For this week’s edition of Peel Here I’ve decided to bust out my collection of Mork & Mindy stickers from 1978. I’m pretty sure that Mork & Mindy is the first show that I remember actively watching as a kid and it’s the first thing that comes to mind when ever I see Robin Williams’ cherubic mug.

Williams has always been a really weird guy and I’m never quite sure how I feel about him. On the one hand there’s Mork & Mindy, The Fisher King, and some of his more subdued performances like in the World according to Garp, Awakenings and Good Will Hunting. Then there’s his annoying manic insanity in flicks like Mrs. Doubtfire and Jack, not to mention his Stand-Up, which is equal parts hilarious and repetitive. He seems to take delight in flipping from "can’t contain him" zany comedies to parts that are so somber that it seems like he’s sleeping with his eyes open on film. Watching his Inside the Actor’s studio episode gave me a headache even, yet I still love it when he’s on. What’s kind of funny to me is that he’s sort of blazed a trail for this style of personality in Hollywood, I mean between Jim Carey and Adam Sandler it’s hard to tell the three apart, performance-wise.

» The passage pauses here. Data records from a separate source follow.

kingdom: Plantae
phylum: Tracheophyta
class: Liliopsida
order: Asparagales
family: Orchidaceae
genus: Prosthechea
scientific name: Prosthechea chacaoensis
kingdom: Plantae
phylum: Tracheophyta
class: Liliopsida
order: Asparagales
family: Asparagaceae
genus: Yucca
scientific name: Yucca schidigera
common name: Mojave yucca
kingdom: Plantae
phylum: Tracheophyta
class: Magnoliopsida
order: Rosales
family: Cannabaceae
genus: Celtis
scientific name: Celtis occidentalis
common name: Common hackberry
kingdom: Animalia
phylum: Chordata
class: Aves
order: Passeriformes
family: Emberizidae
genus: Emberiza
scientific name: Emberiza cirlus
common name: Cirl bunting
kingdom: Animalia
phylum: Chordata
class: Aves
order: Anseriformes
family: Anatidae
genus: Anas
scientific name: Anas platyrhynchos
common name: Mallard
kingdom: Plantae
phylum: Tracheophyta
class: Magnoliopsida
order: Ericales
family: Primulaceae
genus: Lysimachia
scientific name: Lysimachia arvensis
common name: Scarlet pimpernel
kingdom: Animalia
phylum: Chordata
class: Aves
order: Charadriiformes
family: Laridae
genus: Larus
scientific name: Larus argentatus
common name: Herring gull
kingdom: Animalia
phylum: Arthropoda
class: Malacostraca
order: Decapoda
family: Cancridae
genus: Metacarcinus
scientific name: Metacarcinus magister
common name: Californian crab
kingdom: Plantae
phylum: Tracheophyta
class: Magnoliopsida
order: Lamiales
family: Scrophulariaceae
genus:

Anyway, back to the reason I’m posting this, which is that I am very fond of Mork & Mindy. The shows colorful sets and Williams’ coke-induced manic juvenile humor was perfect for my three year old mind to wrap itself around. Well the merchandising began immediately with lunch boxes, sleeping bags, dolls, party supplies and of course stickers. Though I have seen some puffy stickers, I couldn’t find any on eBay, so I’m going to stick with some items that I’ve had for awhile and some I did mange to track down.

First up is the sticker cards from the 1978 Topps card set. I found a complete unopened box of these Mork & Mindy cards at my comic shop around 1994 or so for $5, so I bought it and tore open all the packs to try and make a set. Surprisingly, after 16 years the bubble gum sticks hadn’t really started to decompose yet and I managed to get a pretty nice set of cards and most of the stickers.

Though I didn’t care all that much for the regular cards (they all had inane word balloons added that covered most of the pictures on the cards) I really dug the stickers.

I was kind of perturbed after I began opening the packs because after the first few I realized that I just wanted the stickers and I was hoping that I wouldn’t have to open them all to complete a set so that I might be able to unload the rest on someone else. No dice. After opening all the packs I was still short one sticker, which pissed me off even more back in those pre-eBay days because the likelihood of finding that one sticker was pretty slim. So I never managed to get sticker #10 from this set.

As far as the stickers go I like most of these, between the silly promo shots to the patented Topps thick bordered die-cut style. I never really understood sticker number 9 though. Don’t get me wrong, I totally get the hot dog humor, but when the hell did Mork dress up like a preppy bastard with a sweater tied around his shoulders? Must’ve been an early promo shot, or that one episode I’ve never seen where Mindy’s Dad cornered Mork in the music shop and gave him the once over twice, so much so that they started dressing alike.

I should also mention that I was such a dork in high school that in my wallet I carried around a double of the Mindy sticker, #22, like she was my girlfriend or something. Of course I also had three Clue cards, Mrs. Scarlet, the wrench and the Conservatory, also in my wallet to be a spontaneously hilarious joke if anyone every happened to asked "Who did that?" or "What happened?" Sadly it never came to pass.

These didn’t have a puzzle on the back of them, instead there were two variations on the backs, either they were just white or they had instructions as to how you were supposed to peel the sticker off, so I guess Topps wasn’t using the stellar "peel here" arrow yet. Instead you were supposed to fold the sticker card corner forward just enough so that the sticker would come loose and then peel it off. I’ve seen these same instructions on other sticker cards sets too, though I guess they weren’t all that popular as in later years almost all of the Topps sticker sub-sets were die-cut.

The second style of Mork & Mindy stickers today aren’t really stickers in the most traditional definition of the word. They’re sticker-esque enough though, so I present the 1979 Instant Stained Glass window clings. I’ve only managed to snag three, though there are more styles floating around out there.